Ahaha! I got "Dogs see in black and white" right before this one. It seems to form a conversation. :)
Duolingo has it wrong. Dogs do see colors, but the colors that they see are neither as rich nor as many as we see them. :)
Why do people give you so many down votes? Is it because you're a christan? Are they too dumb and scared to accept that?
So far from the examples, I have concluded that "da" and its other forms can mean "since", "from the", and "at the". Can someone shed light on how this works? Please and thanks.
http://www.uvm.edu/~cmazzoni/3grammatica/grammatica/prepositions.html Try this it'll help and gives some prepositions that will be coming soon.
If you think about it, you can see that it has the same root. If someone would say "from when" you could think he means "since when", it's just that in English the word since was made for this specific situation while in Italian it remained from=da
Yes. I suppose it may not be as technically correct, however I first answered it as "from when" and it was accepted. :)
I was wondering about that, too. I accidentally wrote that, and it was marked correct, but I actually doubt it... Wouldn't from when be 'Di cuando'?
But in English if someone said "guests arrive this evening" you might say "from when?" meaning when do they start arriving. You would not say "since when?" unless you want to know when the decision was made that guests arrive this evening. "From when" is not the same as "since when".
The point you make is valid, Disposalist. But keep in mind that there are a lot of times they can be used interchangably, as well.
You're right. Although I'm only really focusing on Greeek and Polish at the moment.

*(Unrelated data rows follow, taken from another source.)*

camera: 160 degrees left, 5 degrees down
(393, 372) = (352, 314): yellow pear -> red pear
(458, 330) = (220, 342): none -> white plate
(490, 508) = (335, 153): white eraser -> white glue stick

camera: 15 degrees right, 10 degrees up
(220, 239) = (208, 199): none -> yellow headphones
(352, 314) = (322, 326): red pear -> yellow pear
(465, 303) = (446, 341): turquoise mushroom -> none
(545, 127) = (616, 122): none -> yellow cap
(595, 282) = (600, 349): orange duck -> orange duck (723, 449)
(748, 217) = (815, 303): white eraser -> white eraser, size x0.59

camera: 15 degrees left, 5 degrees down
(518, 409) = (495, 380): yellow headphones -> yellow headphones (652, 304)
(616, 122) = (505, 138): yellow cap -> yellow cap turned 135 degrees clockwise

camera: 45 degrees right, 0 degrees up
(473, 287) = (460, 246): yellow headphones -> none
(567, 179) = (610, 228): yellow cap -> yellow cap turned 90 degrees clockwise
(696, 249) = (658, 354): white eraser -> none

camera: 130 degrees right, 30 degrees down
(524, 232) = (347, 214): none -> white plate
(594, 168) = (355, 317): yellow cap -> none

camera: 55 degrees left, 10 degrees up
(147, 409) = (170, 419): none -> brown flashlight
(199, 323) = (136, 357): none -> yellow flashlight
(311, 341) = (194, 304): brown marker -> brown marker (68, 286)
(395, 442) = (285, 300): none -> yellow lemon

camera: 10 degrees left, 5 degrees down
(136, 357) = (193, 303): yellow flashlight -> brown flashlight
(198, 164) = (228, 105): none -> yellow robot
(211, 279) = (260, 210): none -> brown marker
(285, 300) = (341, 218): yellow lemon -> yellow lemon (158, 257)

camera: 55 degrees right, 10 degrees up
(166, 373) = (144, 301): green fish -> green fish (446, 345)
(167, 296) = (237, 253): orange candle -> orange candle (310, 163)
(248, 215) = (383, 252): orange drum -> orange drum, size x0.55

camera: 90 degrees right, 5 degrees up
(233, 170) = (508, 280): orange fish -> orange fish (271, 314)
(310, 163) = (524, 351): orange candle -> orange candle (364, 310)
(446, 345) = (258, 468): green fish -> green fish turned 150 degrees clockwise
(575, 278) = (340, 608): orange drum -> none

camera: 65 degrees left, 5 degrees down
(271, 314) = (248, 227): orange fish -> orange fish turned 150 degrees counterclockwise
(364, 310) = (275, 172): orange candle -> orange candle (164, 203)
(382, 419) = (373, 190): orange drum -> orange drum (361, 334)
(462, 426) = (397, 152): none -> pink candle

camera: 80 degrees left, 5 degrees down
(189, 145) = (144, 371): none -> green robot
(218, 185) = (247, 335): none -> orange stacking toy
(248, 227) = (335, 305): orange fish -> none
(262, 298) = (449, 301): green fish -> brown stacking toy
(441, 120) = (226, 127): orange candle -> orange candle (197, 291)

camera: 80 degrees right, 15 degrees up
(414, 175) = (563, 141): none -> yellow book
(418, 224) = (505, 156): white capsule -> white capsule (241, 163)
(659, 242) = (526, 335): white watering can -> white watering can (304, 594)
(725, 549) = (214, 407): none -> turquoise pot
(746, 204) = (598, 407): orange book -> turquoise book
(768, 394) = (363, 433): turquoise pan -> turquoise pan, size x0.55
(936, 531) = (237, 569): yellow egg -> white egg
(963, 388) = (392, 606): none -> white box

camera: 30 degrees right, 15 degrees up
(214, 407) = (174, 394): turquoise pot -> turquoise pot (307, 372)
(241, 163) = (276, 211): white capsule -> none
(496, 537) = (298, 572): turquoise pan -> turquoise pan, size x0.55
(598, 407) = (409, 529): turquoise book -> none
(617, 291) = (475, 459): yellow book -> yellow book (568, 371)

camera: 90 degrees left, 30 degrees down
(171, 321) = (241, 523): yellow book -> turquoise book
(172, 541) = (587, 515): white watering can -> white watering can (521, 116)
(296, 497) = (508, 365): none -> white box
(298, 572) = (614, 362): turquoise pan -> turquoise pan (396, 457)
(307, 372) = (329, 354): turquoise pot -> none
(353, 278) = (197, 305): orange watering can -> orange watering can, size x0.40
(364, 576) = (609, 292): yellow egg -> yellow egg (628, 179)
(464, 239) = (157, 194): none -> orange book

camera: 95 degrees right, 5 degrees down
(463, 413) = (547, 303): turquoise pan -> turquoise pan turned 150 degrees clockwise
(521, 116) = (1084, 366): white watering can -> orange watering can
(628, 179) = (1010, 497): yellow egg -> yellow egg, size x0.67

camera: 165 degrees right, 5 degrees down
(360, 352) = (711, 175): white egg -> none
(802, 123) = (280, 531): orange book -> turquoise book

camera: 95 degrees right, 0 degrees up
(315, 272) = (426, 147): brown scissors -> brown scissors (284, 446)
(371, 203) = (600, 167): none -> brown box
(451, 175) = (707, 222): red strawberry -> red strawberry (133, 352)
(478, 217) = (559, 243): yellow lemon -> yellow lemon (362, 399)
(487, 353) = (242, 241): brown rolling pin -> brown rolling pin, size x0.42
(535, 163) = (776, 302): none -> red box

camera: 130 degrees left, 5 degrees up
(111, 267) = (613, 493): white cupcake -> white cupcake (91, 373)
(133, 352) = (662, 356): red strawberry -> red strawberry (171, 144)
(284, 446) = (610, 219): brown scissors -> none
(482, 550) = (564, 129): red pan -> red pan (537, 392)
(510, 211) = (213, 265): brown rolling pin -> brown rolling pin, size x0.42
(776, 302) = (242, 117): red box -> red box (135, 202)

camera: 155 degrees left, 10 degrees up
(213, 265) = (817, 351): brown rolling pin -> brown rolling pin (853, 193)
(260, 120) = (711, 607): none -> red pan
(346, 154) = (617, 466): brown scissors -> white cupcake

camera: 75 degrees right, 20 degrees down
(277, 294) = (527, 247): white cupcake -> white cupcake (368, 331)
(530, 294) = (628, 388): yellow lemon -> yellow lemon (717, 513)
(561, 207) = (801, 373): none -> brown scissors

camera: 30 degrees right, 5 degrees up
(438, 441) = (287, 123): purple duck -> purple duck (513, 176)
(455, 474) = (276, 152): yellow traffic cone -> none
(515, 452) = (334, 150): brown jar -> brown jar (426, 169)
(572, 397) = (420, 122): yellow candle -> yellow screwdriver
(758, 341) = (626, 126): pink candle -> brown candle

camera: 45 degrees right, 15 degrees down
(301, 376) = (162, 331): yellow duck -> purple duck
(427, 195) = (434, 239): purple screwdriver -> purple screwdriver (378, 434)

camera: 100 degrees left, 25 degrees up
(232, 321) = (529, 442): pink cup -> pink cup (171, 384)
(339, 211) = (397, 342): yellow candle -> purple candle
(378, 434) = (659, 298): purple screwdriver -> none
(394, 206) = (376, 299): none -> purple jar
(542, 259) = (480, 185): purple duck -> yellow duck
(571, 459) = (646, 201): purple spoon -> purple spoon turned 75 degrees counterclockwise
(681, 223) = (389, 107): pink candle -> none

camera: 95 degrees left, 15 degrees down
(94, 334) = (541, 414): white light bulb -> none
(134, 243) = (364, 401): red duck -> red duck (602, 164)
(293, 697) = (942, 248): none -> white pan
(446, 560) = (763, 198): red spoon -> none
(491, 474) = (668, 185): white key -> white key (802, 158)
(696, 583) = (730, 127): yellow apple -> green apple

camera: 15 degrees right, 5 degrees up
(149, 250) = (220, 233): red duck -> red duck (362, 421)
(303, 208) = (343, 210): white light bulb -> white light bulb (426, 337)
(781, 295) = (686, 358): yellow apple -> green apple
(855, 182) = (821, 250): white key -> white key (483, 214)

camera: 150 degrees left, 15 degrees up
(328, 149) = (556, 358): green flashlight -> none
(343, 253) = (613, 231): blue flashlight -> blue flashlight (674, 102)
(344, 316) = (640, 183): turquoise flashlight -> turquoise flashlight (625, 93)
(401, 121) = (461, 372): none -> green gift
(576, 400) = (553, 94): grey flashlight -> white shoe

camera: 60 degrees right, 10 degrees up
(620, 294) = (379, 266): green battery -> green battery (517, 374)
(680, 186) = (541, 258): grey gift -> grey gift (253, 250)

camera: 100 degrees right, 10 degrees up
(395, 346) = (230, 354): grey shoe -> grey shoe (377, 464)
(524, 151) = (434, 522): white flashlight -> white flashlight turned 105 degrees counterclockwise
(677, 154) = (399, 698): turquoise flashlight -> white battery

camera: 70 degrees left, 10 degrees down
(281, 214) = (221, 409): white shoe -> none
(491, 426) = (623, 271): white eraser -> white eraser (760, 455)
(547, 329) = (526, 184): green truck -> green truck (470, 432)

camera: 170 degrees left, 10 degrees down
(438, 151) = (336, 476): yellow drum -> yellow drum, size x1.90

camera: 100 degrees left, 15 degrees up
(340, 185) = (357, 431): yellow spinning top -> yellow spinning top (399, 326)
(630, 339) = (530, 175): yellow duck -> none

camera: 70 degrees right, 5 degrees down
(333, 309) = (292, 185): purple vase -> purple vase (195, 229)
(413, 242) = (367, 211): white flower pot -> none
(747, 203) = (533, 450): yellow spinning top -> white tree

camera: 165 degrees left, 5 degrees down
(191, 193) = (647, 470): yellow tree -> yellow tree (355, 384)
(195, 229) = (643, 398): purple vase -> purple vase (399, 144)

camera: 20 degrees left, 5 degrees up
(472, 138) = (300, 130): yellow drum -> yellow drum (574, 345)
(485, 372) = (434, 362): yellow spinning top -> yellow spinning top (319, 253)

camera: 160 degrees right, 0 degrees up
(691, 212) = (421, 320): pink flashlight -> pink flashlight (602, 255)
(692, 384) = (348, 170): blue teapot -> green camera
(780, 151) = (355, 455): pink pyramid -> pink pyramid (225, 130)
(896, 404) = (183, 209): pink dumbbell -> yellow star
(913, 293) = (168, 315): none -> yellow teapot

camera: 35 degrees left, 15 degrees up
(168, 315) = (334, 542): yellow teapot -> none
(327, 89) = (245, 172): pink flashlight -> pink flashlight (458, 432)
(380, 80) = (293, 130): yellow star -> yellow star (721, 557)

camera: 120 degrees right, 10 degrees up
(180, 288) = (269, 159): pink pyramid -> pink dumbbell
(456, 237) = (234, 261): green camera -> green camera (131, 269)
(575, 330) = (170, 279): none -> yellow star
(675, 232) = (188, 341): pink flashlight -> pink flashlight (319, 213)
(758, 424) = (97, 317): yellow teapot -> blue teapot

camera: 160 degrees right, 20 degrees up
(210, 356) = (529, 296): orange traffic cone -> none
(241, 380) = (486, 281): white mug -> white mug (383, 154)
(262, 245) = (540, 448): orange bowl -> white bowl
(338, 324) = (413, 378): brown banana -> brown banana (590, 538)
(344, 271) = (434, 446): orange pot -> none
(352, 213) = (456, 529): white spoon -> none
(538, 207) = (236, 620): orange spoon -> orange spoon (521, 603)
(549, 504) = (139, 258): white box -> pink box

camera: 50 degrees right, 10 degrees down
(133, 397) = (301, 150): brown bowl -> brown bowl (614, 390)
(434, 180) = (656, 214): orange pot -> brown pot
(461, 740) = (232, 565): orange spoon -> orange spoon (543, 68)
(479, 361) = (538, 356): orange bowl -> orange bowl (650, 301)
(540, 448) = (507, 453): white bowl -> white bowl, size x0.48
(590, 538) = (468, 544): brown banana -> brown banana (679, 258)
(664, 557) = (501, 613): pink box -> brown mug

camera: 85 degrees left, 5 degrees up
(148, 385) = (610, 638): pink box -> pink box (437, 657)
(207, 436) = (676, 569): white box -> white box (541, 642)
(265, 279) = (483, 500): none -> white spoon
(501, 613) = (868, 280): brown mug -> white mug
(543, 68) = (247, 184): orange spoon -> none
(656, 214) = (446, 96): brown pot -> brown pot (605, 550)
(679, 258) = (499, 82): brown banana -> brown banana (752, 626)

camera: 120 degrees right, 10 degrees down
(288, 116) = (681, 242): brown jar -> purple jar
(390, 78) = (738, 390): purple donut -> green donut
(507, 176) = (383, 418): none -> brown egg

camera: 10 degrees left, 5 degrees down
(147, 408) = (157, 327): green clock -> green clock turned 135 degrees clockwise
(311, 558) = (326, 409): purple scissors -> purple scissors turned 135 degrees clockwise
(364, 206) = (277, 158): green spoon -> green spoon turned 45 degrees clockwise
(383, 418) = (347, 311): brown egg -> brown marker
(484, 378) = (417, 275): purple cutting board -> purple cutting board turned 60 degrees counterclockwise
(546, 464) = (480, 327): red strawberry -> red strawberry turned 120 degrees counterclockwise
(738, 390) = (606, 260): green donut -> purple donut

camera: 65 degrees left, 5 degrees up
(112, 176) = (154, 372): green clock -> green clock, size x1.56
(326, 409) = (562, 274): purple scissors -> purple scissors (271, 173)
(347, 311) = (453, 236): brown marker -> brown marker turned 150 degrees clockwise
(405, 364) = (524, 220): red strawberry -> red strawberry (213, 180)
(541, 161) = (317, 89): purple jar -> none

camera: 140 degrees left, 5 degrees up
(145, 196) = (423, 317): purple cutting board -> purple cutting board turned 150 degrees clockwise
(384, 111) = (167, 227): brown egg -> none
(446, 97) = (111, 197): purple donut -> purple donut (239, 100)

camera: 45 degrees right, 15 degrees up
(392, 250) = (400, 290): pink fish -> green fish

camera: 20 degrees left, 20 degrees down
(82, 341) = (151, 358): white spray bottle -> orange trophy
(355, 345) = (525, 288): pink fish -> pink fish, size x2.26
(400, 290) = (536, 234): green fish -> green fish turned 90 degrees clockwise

I'm refreshing my (very rusty) Italian and Russian at the moment but I sometimes dip into Portuguese or German. And I have Vietnamese neighbours.....
Which is why I always turn off the word bank and type with the keyboard. Obviously with new words or concepts you can turn it back on, but it really gives me great practice with just conjugating verbs, making sure things agree with number and gender etc.
No. We say "depuis quand" which is actually the litteral translation of "since when"
Couldn't this also be translated as 'by when?'?
I know it's not the best English, but it could be used colloquially e.g. "I need the analysis completed" "By when?" "Next Friday"
Since when asks when it started. By when asks when it ends. I'm open to other interpretations.
Especially when interrogating tourist guides in locked, dark roo - Wait da quando was this a dark response? Great.
Hi, perhaps this hint helps: In the Roman Latin language the basic preposition is "de" for "from". "Da" is Italian short form for "de at" meaning "since or "from when onwards".
"De" changes by each following word and case: De➡da(de at)➡di (de il)➡del(de el/elle)➡dal(de al)➡dalle (del al)donde➡(de onde) ...
this is the first time i spelled "since. why can't you spell since "s-e-n-i-e-c"? it semes so strange. so good by! this is the same prsen who posted the topic of duolingo. i made a mistack in it afrter the "good by" i needed to ad one more thing and i want you to know it. i needed to say: oh one more thing, my name is adela horsting. now , i am saying good by for good!
since when, is poor English, as since carries with it the concept of when, you could say have "since a meeting at Boston" but by itself is enough.
Since when have you been a vegetarian? is perhaps a little colloquial but definitely something I would hear. To my mind, it indicates surprise: Since when did you like heavy metal?